Bud Light's trans partnership has catastrophic consequences for brand as sales continue to drop

Bud Light's trans partnership has catastrophic consequences for brand as sales continue to drop

Bud Light found itself at the centre of a controversy after partnering up with trans influencer Dylan Mulvaney

Dylan Mulvaney via Instagram
James Saunders

By James Saunders

Published: 29/02/2024

- 19:32

Updated: 01/03/2024

- 17:04

Donald Trump called the ad a ‘mistake of epic proportions’

Bud Light’s parent company has seen a sharp drop in sales for the third quarter in a row following boycotts over a controversial trans advertising campaign.

AB InBev is the firm behind popular beer brands Corona, Budweiser and Stella Artois – but the brewer’s US retail sales fell by 17.4 per cent in 2023’s final quarter.
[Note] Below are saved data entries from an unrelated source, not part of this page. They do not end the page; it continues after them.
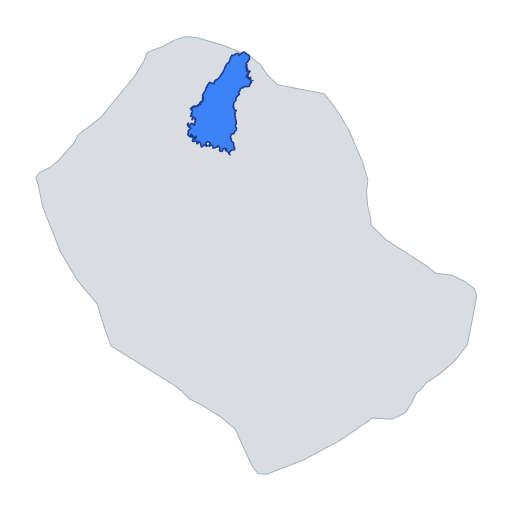 Menoaneng, Mokhotlong, Lesotho shown in context, rotated 271°
{"feature_id": "5366337B74637186434694", "entity_name": "Menoaneng", "entity_type": "district", "adm_level": 2, "iso_a3": "LSO", "parent_name": "Lesotho", "parent_adm1": "Mokhotlong", "projection": "orthographic", "projection_center": [29.096, -29.433], "detail": "fine", "context": "in_parent", "style": "filled", "palette": "blue", "viewbox_px": 512, "rotation_deg": 271, "n_neighbors": 0, "source": "geoboundaries", "source_scale": "gbopen_adm2", "svg_char_len": 7071}
<svg xmlns="http://www.w3.org/2000/svg" viewBox="0 0 512 512"><g transform="rotate(271 256 256)"><path d="M352.3,360.7L335.6,366.1L333.3,366.5L322.6,365.4L308.3,366.7L297.1,369.7L288.4,370.8L274.2,386.1L248.7,427.4L241.9,436.0L240.2,452.2L234.3,465.0L227.1,475.0L220.0,477.5L198.5,473.8L170.9,468.9L154.8,456.7L140.3,440.6L132.7,428.9L124.7,422.5L122.0,418.9L110.7,413.6L106.4,410.8L102.7,408.9L98.0,401.0L95.3,394.3L96.0,375.2L87.9,363.9L74.1,344.8L65.2,329.0L53.1,307.5L45.6,289.1L37.8,270.0L38.6,261.7L45.7,255.9L66.4,245.9L82.6,238.2L94.0,224.2L106.4,203.6L112.4,191.2L118.5,185.5L125.2,176.8L136.8,157.4L149.7,135.8L163.5,112.7L181.2,105.9L205.5,97.9L228.7,77.7L256.5,60.6L301.4,41.9L322.4,37.2L330.4,34.5L335.5,37.9L340.9,48.4L348.5,57.2L366.4,72.4L373.9,76.1L392.3,98.7L411.9,114.2L434.4,132.0L449.7,140.9L457.5,143.4L464.0,159.3L470.5,171.0L474.2,182.1L473.4,192.8L466.3,219.0L455.9,245.8L447.6,256.9L437.5,264.0L427.6,274.6L423.8,296.1L419.4,321.4L406.6,331.8L396.6,338.6L382.8,347.0L352.3,360.7Z" fill="#d9dde1" stroke="#a8b0b8" stroke-width="1"/><path d="M458.2,243.0L458.4,242.3L458.8,241.7L459.6,241.1L459.6,239.3L459.4,239.0L459.0,239.1L458.5,238.7L457.7,237.1L456.3,235.8L456.3,235.5L457.1,235.5L458.1,235.1L458.3,234.4L457.9,232.1L457.5,231.9L456.1,229.9L456.0,229.5L456.5,228.6L452.9,226.7L452.2,226.7L449.3,225.6L449.0,225.4L448.1,224.0L446.7,222.9L445.5,222.7L444.5,221.7L442.0,221.1L441.5,220.7L440.9,220.6L440.1,220.0L439.3,219.9L438.7,219.3L438.2,219.3L437.6,218.9L437.2,218.1L436.8,218.0L436.6,218.0L436.1,217.7L436.0,217.3L434.9,217.1L434.4,216.5L433.4,215.9L433.1,215.5L432.5,215.0L432.1,214.4L432.0,214.0L431.7,213.8L431.7,213.5L431.5,213.0L430.8,212.6L430.9,212.3L430.6,212.1L430.6,211.9L429.9,211.7L429.5,211.3L428.7,211.2L427.9,210.6L427.3,210.7L427.4,210.2L428.0,209.6L428.2,208.1L428.8,206.9L428.8,206.5L428.5,206.1L427.3,205.7L427.3,205.4L426.6,205.1L425.7,204.3L424.9,203.9L424.0,204.2L423.8,203.7L423.2,203.1L422.2,203.1L421.6,202.6L420.4,202.7L419.9,202.1L419.5,201.9L418.6,201.0L417.7,201.0L417.3,200.6L417.2,200.4L416.1,199.6L415.4,199.8L414.9,200.4L414.4,200.3L414.3,200.1L414.0,200.1L413.8,199.9L413.5,200.2L413.2,200.0L413.1,200.3L413.1,200.7L412.6,200.9L411.9,200.2L411.9,199.9L411.8,199.7L411.6,199.7L411.5,200.0L411.2,200.0L411.1,200.4L410.9,200.4L410.3,200.1L410.2,199.8L409.6,199.8L409.8,199.3L409.2,199.0L408.9,198.6L409.4,198.5L409.4,198.3L408.7,198.2L408.2,198.0L408.5,197.4L408.4,197.2L408.1,197.3L407.4,197.9L407.2,197.7L407.0,198.1L406.3,197.4L406.7,197.0L406.4,197.0L406.1,196.8L406.4,196.3L405.7,195.9L406.2,195.5L406.1,195.2L404.9,195.2L404.3,194.5L404.4,194.2L405.0,193.6L404.5,193.1L404.6,192.7L404.2,192.8L404.1,192.4L404.7,192.4L404.9,192.2L404.5,191.8L404.3,191.3L403.7,191.4L403.5,191.1L404.4,190.8L404.6,190.8L404.7,190.6L404.2,190.3L403.8,189.7L403.4,190.0L403.0,189.9L403.1,189.4L402.6,189.3L402.5,189.0L402.8,188.5L402.4,188.3L402.1,188.0L401.7,188.5L402.2,188.9L402.0,189.3L402.4,189.5L400.8,188.7L400.7,189.3L400.4,189.6L399.5,189.9L398.6,189.8L397.6,188.7L396.4,189.4L396.0,189.2L395.6,188.4L395.0,188.1L394.8,188.1L394.4,188.6L394.3,190.0L393.8,190.8L393.1,190.6L391.7,189.5L391.3,189.6L391.3,190.1L391.5,190.3L392.8,190.8L393.3,191.4L393.0,192.4L392.6,193.0L391.9,193.2L391.6,192.7L391.2,192.5L390.1,193.3L389.4,193.0L388.7,192.3L387.0,192.4L385.6,192.1L385.7,191.8L386.9,190.8L387.6,189.5L387.5,189.2L386.9,188.5L386.6,188.5L385.6,188.0L385.1,187.4L385.0,187.0L385.4,186.5L387.2,186.4L387.6,186.1L387.5,185.7L386.4,185.1L386.1,185.1L385.0,185.7L384.0,186.1L383.0,188.3L382.4,188.7L382.0,188.4L381.4,187.3L380.2,186.1L379.3,185.9L378.6,186.2L377.9,186.3L376.7,185.7L376.0,185.7L374.1,187.8L373.8,189.4L374.0,189.6L374.5,189.5L374.9,188.9L376.0,188.5L376.4,188.8L376.4,189.5L375.1,190.6L373.2,190.6L372.8,190.8L372.7,191.2L372.8,192.1L374.5,193.0L374.7,193.8L374.3,194.3L373.8,194.4L372.8,193.8L372.0,193.0L371.4,191.0L370.9,190.4L369.7,190.5L369.4,190.9L369.3,191.3L369.4,192.3L370.0,193.7L369.8,194.6L369.4,194.8L367.9,194.7L367.5,194.9L367.3,195.3L367.5,195.9L367.9,196.1L368.8,196.1L369.5,196.4L369.4,197.1L368.2,198.3L365.0,199.2L364.4,199.4L364.2,199.6L364.1,199.9L365.0,201.2L366.2,202.2L366.2,203.0L365.3,204.0L364.9,204.2L364.8,204.4L365.1,205.2L365.2,205.3L365.7,205.1L366.5,204.4L367.4,204.0L368.4,204.0L369.2,204.7L369.4,205.3L369.2,206.6L368.7,207.5L367.8,208.2L367.5,208.2L367.4,207.9L365.9,207.0L365.1,207.1L364.9,207.3L365.0,207.7L365.8,208.7L366.0,209.9L365.7,210.3L365.4,210.5L364.3,211.0L363.2,211.1L363.1,211.5L363.7,213.6L364.2,214.6L364.4,215.4L364.6,215.6L365.2,215.4L365.5,215.6L365.5,215.9L363.8,217.7L363.2,218.0L361.3,217.6L360.4,217.9L360.4,218.1L359.9,219.4L360.0,219.9L360.7,220.8L362.3,221.1L362.8,221.6L363.0,222.2L362.8,222.4L362.7,223.5L363.0,224.1L363.0,224.5L362.8,224.7L362.6,224.8L362.2,224.5L361.9,223.9L361.6,223.7L360.9,223.7L360.6,224.2L360.6,224.8L359.7,226.0L357.8,227.1L357.1,227.6L357.0,227.9L358.3,227.4L359.8,228.1L360.3,228.8L361.1,229.4L361.8,230.3L361.9,230.7L361.6,231.4L361.8,232.1L362.1,232.8L363.4,232.9L363.9,232.7L364.5,231.9L364.9,232.1L365.7,232.0L366.8,231.6L368.2,231.7L368.5,231.3L369.2,231.1L369.6,230.8L370.6,229.3L372.1,229.2L372.7,229.4L373.8,228.3L374.6,228.2L375.3,228.8L376.8,229.0L377.8,229.8L377.9,230.0L377.7,231.1L378.1,231.9L380.2,232.6L381.1,233.8L383.3,234.4L383.9,234.1L384.2,233.6L385.0,233.4L385.8,233.0L386.6,233.1L387.6,234.0L388.6,233.8L389.4,233.9L389.9,233.7L390.6,233.9L392.9,232.9L394.9,233.0L395.6,232.4L396.3,232.3L397.7,232.9L398.8,232.2L399.5,232.5L400.6,233.5L401.1,233.7L401.3,233.6L401.8,232.2L402.2,231.6L402.9,231.3L403.8,231.5L404.7,230.3L405.8,231.1L406.7,230.7L407.7,231.1L408.8,231.1L410.2,232.1L410.7,232.9L411.5,233.2L412.8,233.1L414.3,233.8L414.9,233.7L416.7,236.1L417.3,236.5L417.9,236.6L418.4,235.9L419.0,235.7L419.8,236.1L421.4,237.2L422.7,237.3L423.4,238.4L423.8,238.8L424.1,240.4L425.4,241.1L425.1,242.1L425.1,244.1L425.4,244.8L425.3,245.6L425.7,246.4L426.0,246.6L427.3,246.7L428.1,247.4L428.8,247.7L429.2,248.1L429.4,247.7L429.7,247.6L430.1,248.0L430.6,248.3L431.1,248.9L431.1,248.3L431.6,247.8L433.0,247.8L433.1,247.4L432.6,247.5L432.5,247.4L432.5,246.4L432.7,246.1L432.9,246.2L433.0,246.7L433.6,246.7L434.5,247.2L434.2,246.1L433.5,245.4L433.6,244.7L433.8,244.5L434.6,245.0L434.9,244.9L434.7,244.3L435.3,243.0L435.7,243.1L435.7,243.5L436.3,244.0L436.0,244.4L436.4,244.9L436.6,244.9L436.8,244.4L437.1,244.1L437.8,244.9L437.9,245.4L438.3,245.4L438.8,245.0L439.1,245.1L439.3,245.8L440.4,246.8L441.0,246.4L441.0,245.9L440.8,245.2L440.1,245.0L440.1,244.8L440.2,244.6L440.6,244.6L440.4,244.1L440.9,243.7L441.0,243.2L441.7,243.4L442.2,243.8L442.4,244.3L442.7,244.4L443.2,244.2L443.0,243.3L443.6,242.9L443.8,243.0L444.3,243.6L444.8,243.7L445.0,243.5L445.0,242.8L445.6,242.4L445.8,242.6L446.4,243.6L446.9,243.7L447.2,243.5L447.4,243.0L447.8,242.7L448.1,243.0L449.0,243.3L450.1,244.5L450.6,244.5L451.4,245.0L452.1,245.1L452.2,245.8L452.4,245.9L453.4,246.1L454.2,246.0L454.6,245.9L455.4,246.1L456.1,246.0L457.1,244.6L457.6,243.3L458.2,243.0Z" fill="#3b82f6" stroke="#1e3a8a" stroke-width="1.5"/></g></svg>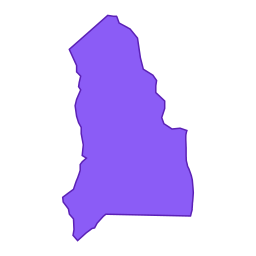 Lamaze, Choiseul, Saint Lucia (orthographic projection)
{"feature_id": "8701671B134536261517", "entity_name": "Lamaze", "entity_type": "district", "adm_level": 2, "iso_a3": "LCA", "parent_name": "Saint Lucia", "parent_adm1": "Choiseul", "projection": "orthographic", "projection_center": [-61.019, 13.807], "detail": "fine", "context": "isolated", "style": "filled", "palette": "violet", "viewbox_px": 256, "rotation_deg": 0, "n_neighbors": 0, "source": "geoboundaries", "source_scale": "gbopen_adm2", "svg_char_len": 1450}
<svg xmlns="http://www.w3.org/2000/svg" viewBox="0 0 256 256"><path d="M116.5,16.3L113.7,16.3L107.7,15.4L69.3,49.3L69.4,49.7L76.6,65.5L76.6,71.9L80.7,76.1L80.3,77.8L79.2,82.5L78.6,86.7L80.2,89.1L80.7,89.9L78.6,94.7L76.6,99.4L75.1,105.7L76.6,116.3L78.6,122.7L81.2,127.4L81.2,133.8L81.5,135.2L83.3,144.9L82.8,149.6L82.2,155.5L84.9,157.2L86.4,158.1L84.6,159.7L82.2,161.8L81.1,163.3L80.2,164.5L80.2,170.3L79.2,173.5L78.1,176.6L77.6,178.0L76.4,180.8L75.6,183.0L73.5,189.3L68.4,193.0L62.7,197.3L63.2,202.0L68.4,208.9L69.4,214.2L73.5,218.9L74.0,229.5L73.1,234.9L73.0,235.3L77.6,240.6L86.4,232.7L92.0,228.5L94.6,227.9L97.1,223.2L103.3,216.3L105.9,214.2L190.5,216.0L190.7,215.4L191.3,212.7L191.6,211.7L191.9,210.6L192.1,209.8L192.1,207.9L192.2,207.6L192.3,205.8L192.4,204.3L192.4,203.3L192.6,201.8L192.7,200.9L192.8,199.7L192.9,198.5L193.3,192.8L193.0,188.0L192.3,180.0L191.3,175.6L190.8,174.2L190.3,172.7L189.7,171.1L189.2,169.7L188.8,168.7L187.6,166.3L187.5,166.0L187.2,164.3L186.6,162.0L186.3,160.6L186.3,160.4L186.2,158.7L186.2,157.4L186.1,156.4L186.1,153.9L186.1,152.7L186.1,147.7L186.0,145.9L186.0,145.0L185.8,140.0L185.8,138.9L185.8,136.3L185.9,134.7L186.2,133.2L186.4,132.2L186.7,131.2L186.9,130.5L180.1,128.2L172.0,129.0L163.9,123.7L161.7,117.6L164.7,108.5L164.7,101.0L155.8,92.6L155.8,85.8L156.6,80.5L152.9,75.2L143.3,69.2L140.4,57.8L137.5,38.1L130.1,29.0L119.1,23.0L116.9,16.9L116.5,16.3Z" fill="#8b5cf6" stroke="#5b21b6" stroke-width="1.5"/></svg>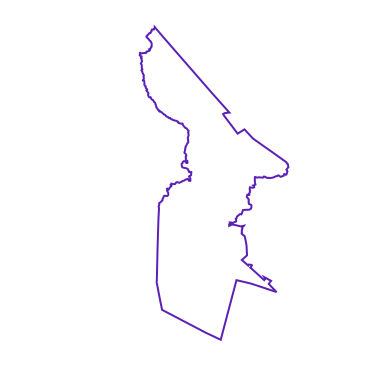 Mainero, Tamaulipas, Mexico (Equal Earth projection), rotated 305°
{"feature_id": "50627088B20885387864604", "entity_name": "Mainero", "entity_type": "district", "adm_level": 2, "iso_a3": "MEX", "parent_name": "Mexico", "parent_adm1": "Tamaulipas", "projection": "equal_earth", "projection_center": [-99.511, 24.6], "detail": "fine", "context": "isolated", "style": "outline", "palette": "violet", "viewbox_px": 384, "rotation_deg": 305, "n_neighbors": 0, "source": "geoboundaries", "source_scale": "gbopen_adm2", "svg_char_len": 5998}
<svg xmlns="http://www.w3.org/2000/svg" viewBox="0 0 384 384"><g transform="rotate(305 192 192)"><path d="M78.3,235.1L84.6,283.9L87.4,300.3L145.3,279.0L150.7,292.5L158.5,318.6L160.7,307.6L164.6,307.7L163.7,300.1L162.9,301.9L162.0,301.7L161.2,301.7L163.1,286.9L163.5,283.1L164.6,283.3L165.5,283.1L166.1,283.3L166.3,283.2L166.4,282.4L165.0,280.0L164.0,280.2L164.9,271.8L171.7,273.4L179.4,267.4L183.4,263.4L186.1,260.3L186.1,258.1L186.4,257.1L186.3,256.6L186.5,256.4L187.2,256.4L187.5,255.9L188.1,255.4L188.7,255.3L189.3,254.7L190.0,254.4L190.7,254.4L191.6,253.8L191.5,253.6L192.1,253.1L192.6,253.5L193.1,253.3L193.9,253.9L194.2,253.9L191.8,251.7L189.2,245.1L188.3,243.6L187.4,242.7L185.6,241.9L186.3,241.3L187.6,240.9L188.2,241.1L188.8,240.4L189.4,241.3L189.2,242.5L189.4,242.8L189.7,242.3L190.1,243.2L191.3,243.7L192.4,244.7L193.2,245.0L194.0,244.6L195.1,243.2L196.4,243.5L197.7,242.9L201.6,244.1L201.9,245.1L202.8,245.2L206.4,244.1L206.7,244.6L207.4,245.2L208.8,247.0L210.2,248.9L211.8,249.8L213.1,249.6L214.8,248.7L215.4,247.8L214.9,245.5L216.3,244.0L217.3,243.7L217.8,243.0L218.4,242.8L218.8,241.9L219.3,239.9L220.1,239.3L221.5,238.9L222.0,240.3L222.5,240.5L222.6,239.7L225.2,239.6L225.9,238.8L226.6,238.7L227.3,237.7L228.0,237.2L229.1,236.8L230.1,239.0L231.1,240.1L231.7,240.2L232.2,239.4L232.5,238.4L233.4,239.2L234.5,239.7L235.6,238.3L237.7,236.7L240.0,235.1L240.4,235.0L240.6,235.4L240.8,236.3L241.3,237.3L242.2,238.1L244.4,241.7L244.9,242.2L245.8,242.0L246.4,243.0L246.5,245.0L246.8,245.8L247.4,246.3L247.9,247.5L249.3,249.2L250.2,250.0L253.1,251.8L254.0,252.7L255.2,253.2L255.3,253.8L255.3,255.8L255.7,256.4L256.3,256.6L257.9,257.8L258.5,257.6L259.4,257.2L259.8,257.5L259.9,259.0L260.6,259.3L261.4,259.0L262.3,258.8L263.7,258.3L264.4,256.5L267.7,256.7L269.8,254.5L269.8,253.4L270.5,252.4L270.7,232.7L270.7,220.4L270.8,211.0L273.4,199.1L266.0,195.9L273.0,174.2L273.8,172.7L275.5,173.7L276.0,174.2L278.5,177.1L284.1,153.3L301.7,82.4L305.7,66.9L305.4,67.1L305.1,67.1L304.5,67.5L303.7,67.3L303.6,67.5L303.4,67.6L303.1,67.5L302.4,66.3L302.0,66.0L301.1,66.1L300.4,66.7L299.7,66.6L298.8,66.8L298.3,66.7L297.8,66.0L297.1,65.9L296.6,66.0L296.2,65.8L295.5,65.8L295.0,65.5L294.4,65.7L293.6,65.4L293.2,65.4L292.7,66.2L292.6,67.1L292.6,68.1L292.2,68.7L292.2,69.5L291.7,70.4L291.7,71.0L291.8,71.2L291.8,71.5L291.3,72.4L291.1,72.9L290.5,73.8L289.3,74.7L288.3,75.1L287.8,75.6L287.5,75.6L287.1,75.4L286.2,75.7L284.3,75.0L284.2,75.2L284.2,75.8L284.2,76.1L283.7,76.2L282.7,75.8L282.4,75.6L281.5,74.6L280.8,74.2L280.5,74.2L280.0,74.7L279.6,74.6L278.8,73.7L278.2,72.8L277.5,72.2L277.1,71.6L276.5,71.2L276.4,69.8L276.2,69.6L275.8,69.6L275.6,69.7L275.1,70.5L274.1,70.7L273.9,70.9L273.9,71.3L274.1,72.4L274.1,72.8L274.0,73.1L273.8,73.2L272.9,73.0L272.6,73.2L272.4,73.5L272.4,74.1L272.2,74.5L271.2,74.9L271.0,75.5L270.6,76.0L270.1,76.2L267.9,76.4L267.8,76.6L267.6,77.4L267.4,77.8L264.6,79.9L264.1,80.9L263.8,81.1L263.1,80.8L262.7,80.8L262.4,81.3L262.0,82.4L261.0,83.4L260.8,84.1L259.9,85.7L258.7,86.1L257.8,87.1L257.1,87.6L255.7,87.6L255.2,87.8L255.2,88.0L255.3,88.2L255.9,88.3L255.8,88.7L255.1,89.6L254.4,90.1L253.7,90.8L252.6,91.4L252.2,91.9L252.1,92.1L252.0,92.5L252.1,93.0L252.1,93.4L250.9,94.2L250.7,94.7L250.5,95.9L250.3,96.3L250.1,96.6L249.7,96.7L249.2,96.4L248.9,96.5L248.8,96.8L248.6,98.0L248.0,99.6L247.4,99.8L246.8,100.2L246.2,100.4L245.4,101.6L245.2,102.1L245.1,102.8L245.3,103.2L245.8,103.5L245.9,103.9L245.3,104.6L244.8,105.6L244.8,106.1L244.9,107.4L244.8,107.8L244.0,109.2L244.0,110.0L243.9,110.6L243.4,111.4L242.8,111.8L242.4,112.7L241.0,114.1L240.7,115.0L240.6,115.8L240.1,116.3L239.8,117.0L239.8,117.7L240.0,118.2L239.9,119.0L239.5,118.7L239.3,118.8L239.3,119.5L239.9,120.7L239.9,121.2L239.6,123.9L239.4,124.6L239.7,125.3L239.8,125.6L239.2,127.8L239.6,129.1L239.4,130.0L239.4,131.1L239.5,131.2L240.0,131.4L240.1,131.6L239.7,133.4L240.2,134.4L240.1,135.5L240.7,136.7L240.8,137.3L241.0,137.6L241.4,138.7L241.4,140.1L241.6,140.3L241.6,140.5L241.4,140.7L241.0,140.4L240.9,140.5L240.9,141.0L241.1,142.1L241.3,143.1L241.7,143.5L241.8,144.0L242.0,144.4L242.5,144.7L242.6,144.9L242.5,145.2L241.7,146.2L241.2,147.5L240.7,149.6L241.0,151.3L240.3,153.1L240.2,154.0L240.0,154.3L239.2,154.6L238.6,154.5L237.9,155.6L237.2,155.9L236.6,156.7L233.8,157.5L232.5,159.0L231.9,159.2L231.3,160.0L230.9,160.3L230.2,160.5L229.3,160.2L227.0,160.7L225.4,160.7L224.6,161.1L224.2,161.5L223.3,161.6L223.0,162.0L222.0,162.5L220.3,163.0L219.8,163.3L219.7,164.5L219.5,165.1L219.0,165.8L218.8,166.3L218.4,166.6L217.7,166.5L217.3,166.6L216.1,167.5L215.7,168.0L214.9,168.4L214.7,168.7L214.8,170.2L214.7,170.4L213.5,171.5L213.1,171.5L212.8,171.2L212.6,170.8L212.6,170.6L213.1,169.0L213.1,168.6L212.8,168.0L212.3,167.5L211.8,167.3L211.1,167.3L210.6,167.6L210.2,167.7L209.7,167.6L209.1,167.4L208.6,167.7L207.1,169.1L206.7,169.8L206.9,170.6L207.9,173.2L208.5,175.0L208.3,175.8L207.9,176.3L207.4,177.4L206.9,177.6L206.7,178.1L206.7,178.4L206.9,178.8L207.9,179.7L207.9,180.1L206.6,180.7L205.6,181.5L205.3,181.6L204.3,181.4L203.6,180.7L203.0,180.8L202.8,180.9L202.6,181.4L202.3,182.4L202.1,183.0L201.4,183.4L200.4,184.2L200.2,184.2L199.9,184.0L199.4,183.2L199.6,182.7L200.3,181.5L200.3,181.3L200.1,180.8L199.0,180.0L197.7,179.3L196.8,179.0L196.0,178.3L195.7,178.0L194.7,177.7L192.3,176.3L192.0,175.8L191.9,175.1L191.2,173.8L190.5,173.5L189.0,173.6L188.7,173.5L188.4,173.1L188.1,172.5L187.5,171.9L187.2,171.2L187.2,170.6L187.1,170.4L186.5,170.8L185.9,170.3L185.6,170.3L185.3,170.7L185.2,171.3L185.1,171.6L184.8,171.8L184.4,171.7L183.9,171.4L183.3,171.3L181.2,171.3L180.4,171.5L180.1,171.2L180.1,170.9L180.2,170.4L180.6,169.9L180.4,169.7L178.7,170.9L178.2,171.8L178.0,172.6L177.7,172.9L176.5,174.0L175.6,174.3L174.9,174.2L174.4,173.9L174.0,173.3L173.6,172.3L173.0,171.5L172.6,171.3L171.6,171.5L170.5,171.9L169.5,171.8L168.3,172.6L167.7,172.5L165.7,172.1L164.0,171.5L162.6,172.6L161.4,172.8L160.9,173.1L159.9,174.2L151.1,179.7L127.6,195.1L99.7,213.7L97.9,214.7L85.4,227.6L78.3,235.1Z" fill="none" stroke="#5b21b6" stroke-width="2"/></g></svg>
It’s a sharper decline than the previous quarter’s 16.6 per cent sales reduction, and means AB InBev has seen double-digit per cent drops for three quarters running.

The drinks giant’s latest selling stumble was blamed on a drop-off in Bud Light sales in new figures released today.

Dylan Mulvaney, Kid Rock and Bud Light can

The reaction to Dylan Mulvaney's ad saw rapper Kid Rock gun down a pack of Bud Light

Dylan Mulvaney/Kid Rock

Bud Light, once the top-selling brew in the US, sparked a ‘woke’ row last year after partnering up with a trans actress and social media influencer Dylan Mulvaney.

The ad campaign, driven by marketing VP Alissa Heinerschneid’s stated aim to make Bud Light more “inclusive”, saw Mulvaney – dressed as Audrey Hepburn – advertising a ‘March Madness’ promotion by the beer label and posing with several cans of the drink.

Bud Light also sent Mulvaney a personalised can, which it said was a practice they used “from time to time… for fans and for brand influencers”.

Critics accused the brewer of promoting a ‘left-wing agenda’ – Ron DeSantis said AB InBev was associating with “radical social ideologies”, while rapper Kid Rock posted footage of himself gunning down a pack of Bud Lights with an assault rifle.


On the left, human rights groups condemned the brand for not standing up for Mulvaney following the advertisement.

The trans influencer said she felt “abandoned” by AB InBev, and received a significant amount of abuse online for her partnership with the brewer.

Presidential hopeful Donald Trump counselled restraint, calling on Republicans to give the beer a “second chance”, but said he thought the ad was a “mistake of epic proportions”.

The former Potus’ comments follow those of his son Donald Trump Jr, who said he was not keen on “destroying an American, iconic company” over “the stupidity of someone in a marketing campaign”.

AB InBev has recently leaned into more patriotic advertising – like their recent Super Bowl promotion which focuses on “the American spirit” – with a greater appeal to the American right.

Commentators suggested Budweiser’s Super Bowl advertisement was an attempt to win back conservative customers, with the brewer also taking steps to bolster investor confidence via a $1 billion (£824 million) share buyback last October.

Globally, AB InBev sales rose 7.8 per cent last year, though the actual volume of beer sold dropped – in part, due to price hikes across the brewer’s range of brands.

GB News has approached AB InBev for comment.